Concept of edge-network and iENA. (A) The comparison between new edge-network and conventional node-network. (B) The computational framework of iENA.

Figure 2.

The sample organization of dataset about influenza infection. The subjects are divided into two groups according to the clinical symptom chart based on the standardized symptom scoring: symptomatic (Sx) group with nine subjects (subjects S1,S5,S6,S7,S8,S10,S12,S13,S15) and asymptomatic (Asx) group with eight subjects (subjects S2,S3,S4,S9,S11,S14,S16,S17).
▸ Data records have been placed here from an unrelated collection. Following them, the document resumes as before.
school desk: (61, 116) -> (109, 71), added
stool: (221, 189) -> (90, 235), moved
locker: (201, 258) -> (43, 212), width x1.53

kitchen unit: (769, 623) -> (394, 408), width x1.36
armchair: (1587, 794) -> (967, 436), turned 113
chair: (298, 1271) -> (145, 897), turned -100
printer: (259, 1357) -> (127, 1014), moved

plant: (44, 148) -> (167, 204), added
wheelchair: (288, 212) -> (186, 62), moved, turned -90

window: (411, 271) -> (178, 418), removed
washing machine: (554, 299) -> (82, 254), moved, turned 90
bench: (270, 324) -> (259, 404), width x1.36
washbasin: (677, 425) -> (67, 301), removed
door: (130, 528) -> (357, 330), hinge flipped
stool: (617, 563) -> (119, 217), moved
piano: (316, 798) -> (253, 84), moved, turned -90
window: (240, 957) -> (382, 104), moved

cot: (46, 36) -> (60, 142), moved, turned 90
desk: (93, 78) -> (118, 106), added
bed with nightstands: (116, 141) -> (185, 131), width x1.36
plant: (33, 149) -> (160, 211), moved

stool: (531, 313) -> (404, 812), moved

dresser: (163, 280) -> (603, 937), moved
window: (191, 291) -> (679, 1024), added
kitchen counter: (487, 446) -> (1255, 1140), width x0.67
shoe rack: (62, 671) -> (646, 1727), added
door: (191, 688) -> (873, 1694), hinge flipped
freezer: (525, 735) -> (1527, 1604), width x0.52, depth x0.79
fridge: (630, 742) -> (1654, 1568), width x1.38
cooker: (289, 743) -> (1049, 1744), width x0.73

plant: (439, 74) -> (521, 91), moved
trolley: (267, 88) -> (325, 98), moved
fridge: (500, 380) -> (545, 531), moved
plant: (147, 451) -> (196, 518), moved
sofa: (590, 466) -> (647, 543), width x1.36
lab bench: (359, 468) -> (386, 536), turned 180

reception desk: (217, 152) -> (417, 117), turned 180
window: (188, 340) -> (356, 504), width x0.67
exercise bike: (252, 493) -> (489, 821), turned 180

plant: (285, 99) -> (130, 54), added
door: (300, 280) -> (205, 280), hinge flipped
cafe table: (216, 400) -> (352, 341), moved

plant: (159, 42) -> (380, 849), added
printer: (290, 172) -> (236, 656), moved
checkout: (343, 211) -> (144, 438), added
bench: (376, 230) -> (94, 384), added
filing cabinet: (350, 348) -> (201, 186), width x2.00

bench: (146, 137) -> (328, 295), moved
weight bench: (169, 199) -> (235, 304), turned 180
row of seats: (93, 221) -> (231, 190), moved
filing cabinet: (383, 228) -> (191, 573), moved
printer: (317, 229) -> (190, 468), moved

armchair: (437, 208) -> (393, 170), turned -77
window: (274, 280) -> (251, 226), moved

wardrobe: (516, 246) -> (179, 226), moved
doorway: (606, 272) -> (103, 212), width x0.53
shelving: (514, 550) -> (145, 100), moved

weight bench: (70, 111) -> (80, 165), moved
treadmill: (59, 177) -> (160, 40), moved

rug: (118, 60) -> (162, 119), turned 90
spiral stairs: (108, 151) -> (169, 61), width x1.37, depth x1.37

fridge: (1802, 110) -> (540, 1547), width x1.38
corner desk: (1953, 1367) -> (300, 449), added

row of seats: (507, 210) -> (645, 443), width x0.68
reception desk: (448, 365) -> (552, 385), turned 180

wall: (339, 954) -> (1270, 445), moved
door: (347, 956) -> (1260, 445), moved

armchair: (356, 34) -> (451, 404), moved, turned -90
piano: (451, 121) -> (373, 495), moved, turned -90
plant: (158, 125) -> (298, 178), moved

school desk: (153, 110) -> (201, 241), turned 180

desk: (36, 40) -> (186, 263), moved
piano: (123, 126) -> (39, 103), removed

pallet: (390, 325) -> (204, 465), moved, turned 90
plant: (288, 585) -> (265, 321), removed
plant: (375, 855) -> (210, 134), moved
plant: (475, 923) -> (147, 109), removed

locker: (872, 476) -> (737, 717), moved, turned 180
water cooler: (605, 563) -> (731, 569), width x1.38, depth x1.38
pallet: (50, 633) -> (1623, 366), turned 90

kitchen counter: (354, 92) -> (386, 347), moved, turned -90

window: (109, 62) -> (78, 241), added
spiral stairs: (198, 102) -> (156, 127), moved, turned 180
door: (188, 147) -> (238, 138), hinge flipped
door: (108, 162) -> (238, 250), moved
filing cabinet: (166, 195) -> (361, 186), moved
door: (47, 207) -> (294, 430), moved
The non-symptom samples (in grey) which have no significant clinical symptom, may have obvious changes in a network level; and we will identify edge-biomarkers for detecting early-warning signals before the time point of symptom samples (in red). The samples labeled in yellow colour indicates the time points predicted by our iENA based on dataset GSE52428, which is clearly earlier than the clinical symptom except one subject (S5). Actually, for the subject S5, the tipping point predicted by iENA coincides with the first symptom point at 45 h, but in this paper, we count it as an incorrect prediction.

Figure 3.

The consistence between our findings and previously reported markers in the study of influenza infection from dataset GSE52428. (A) The overlap between marker genes identified from Sx individuals and Asx individuals. (B) The overlap among iENA identified disease marker genes (i.e. Sx genes) and previously reported 22 marker genes and 50 marker genes. (C) The overlap ratio as the percentage of individual edge-biomarkers recovered from prior-known genes in each sample. (D) The overlap ratio as the percentage of individual node-biomarkers recovered from prior-known genes in each sample.

Figure 4.

The edge-biomarkers identified by iENA for dataset GSE52428. (A) Protein–protein associations on STRING network. (B) Regulatory associations on IPA network annotated as ‘Antimicrobial Response, Inflammatory Response’.

Figure 5.

Prediction performance of iENA for dataset GSE52428. (A) The predicted curve of early-warning signals or tipping points for all subjects by our edge-biomarkers. (B) The prediction accuracy as ROC curve. (C) The individual prediction curves. The red circle points the clinically diagnosed infection-time (symptom) for the corresponding subject, and the green star mark indicates the predicted infection-time (tipping point) by our prediction cut-off. Clearly, we correctly predicted all of the symptom cases except S5 before their clinical symptom. Actually, for the subject S5, the tipping point predicted by iENA coincides with the first clinical symptom point at 45 h, but in this paper, we count S5 as an incorrect prediction.

Figure 6.

Prediction results on another dataset of influenza symptom from GSE30550 for validation. (A) The detected marker genes (recovered genes) from GSE30550 analysis, and the Common Sx gene from GSE52428 analysis, and the 22-gene marker from our previous study. (B) The ROC of prediction. (C) The prediction curves of individuals. The red circle points the clinically diagnosed infection-time for the corresponding subject, and the green star mark indicates the predicted infection-time by our prediction cut-off. Clearly, we correctly predicted all of the symptom cases except S5 before the clinical symptom, and the accuracy of the prediction is about 90%. Although the tipping point of subject S5 predicted by iENA coincides with the first clinical symptom point at 45 h, we count S5 as an incorrect prediction in this paper.

Figure 7.

The results on TCGA cancer data. (A) The iENA analysis on breast cancer (BRCA), where stage ii is identified as the tipping point. (B) The survival-day comparison for different breast cancer stages. (C) The survival analysis by coding-genes of edge-biomarkers on TCGA BRCA data. (D) The survival analysis by coding-genes of edge-biomarkers on GEO independent data. (E) The iENA analysis on liver cancer (LIHC), where stage ii is identified as the tipping point. (F) The survival-day comparison for different liver cancer stages. (G) The survival analysis by coding-genes of edge-biomarkers on TCGA LIHC data. (H) The survival analysis by coding-genes of edge-biomarkers on GEO independent data. Here, the edge-biomarkers are the DNB members.